As far as excise duty is concerned, the central government has been granted powers under Section 5A(1) of the Central Excise Act, 1944, to issue exemption notifications in public interest to prescribe duty rates lower than the tariff rates prescribed in the schedules.
The lower tariff rates are specifically applicable to mass-consumption goods such as medicines, toothpowder, candles, postcards, sewing needles, kerosene stoves, etc, to benefit the masses.
The customs duty concessions are for importable goods consumed for exports as defined under Section 25(1) of the Customs Act. It is important to note in this context that import duties on components used for export are universally exempt all over the world as it is an established convention that taxes are not supposed to be exported.

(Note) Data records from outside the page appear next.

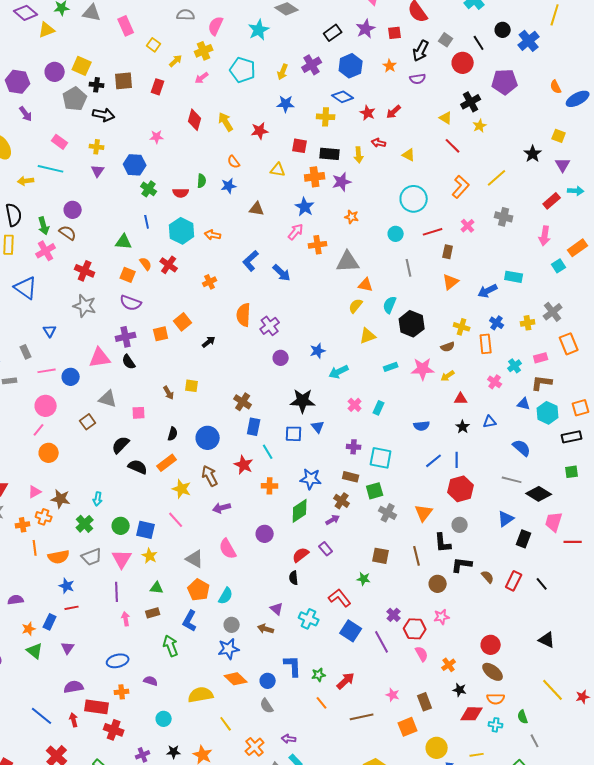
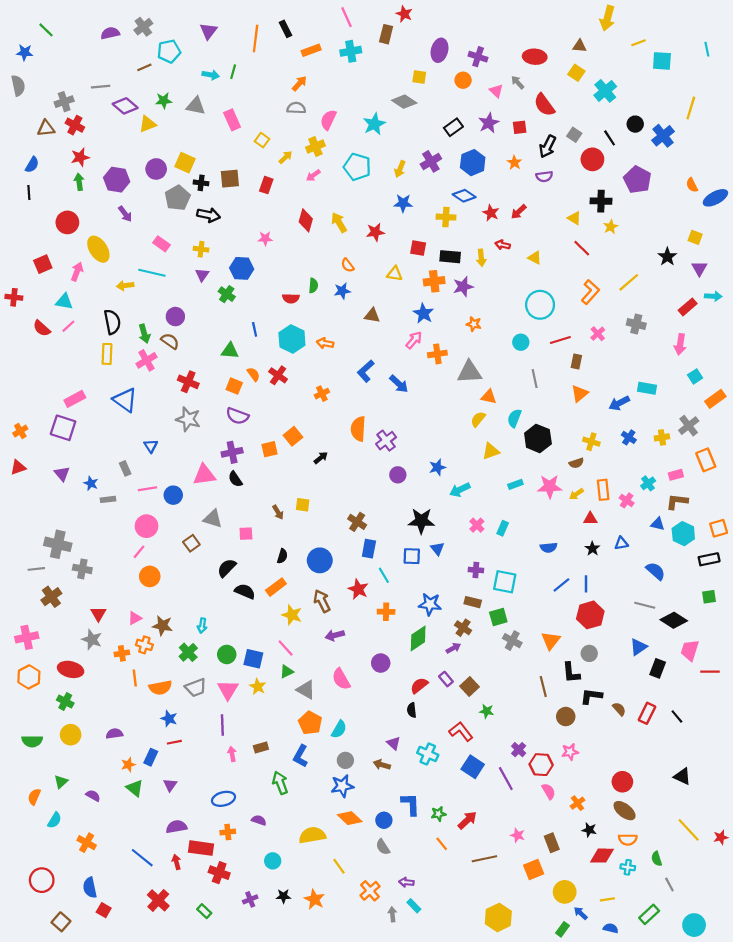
purple pentagon: (505, 82) -> (637, 180), turned 30
black cross: (471, 102) -> (601, 201), turned 30
green cross: (149, 189) -> (227, 294), moved
orange rectangle: (578, 248) -> (715, 399), moved
orange rectangle: (486, 344) -> (603, 490), moved
brown square: (381, 556) -> (469, 687), moved, turned 36
green triangle: (157, 588) -> (287, 672), moved, turned -32

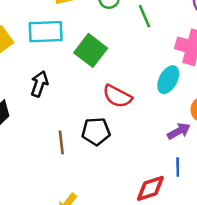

Moreover, is it anybody's case that these import duty concessions to be removed because, by doing so, we may lose a significant part of our total export revenue. (Of this, gems and jewellery alone contribute close to 15% of exports.)
Second are the area-based initiatives - amounting to 12,880 crore, or 0.1% of GDP - given in hilly areas, north-east and states enjoying special status, such as Jammu & Kashmir. There is nothing wrong in area-based initiatives but, more importantly, these cannot then be counted as part of revenue forgone.
Third are the so-called personal income-tax concessions for the salaried class: amounting to 42,330 crore, or 0.47% of GDP. These are concessions to the middle class and do not concern the corporate sector.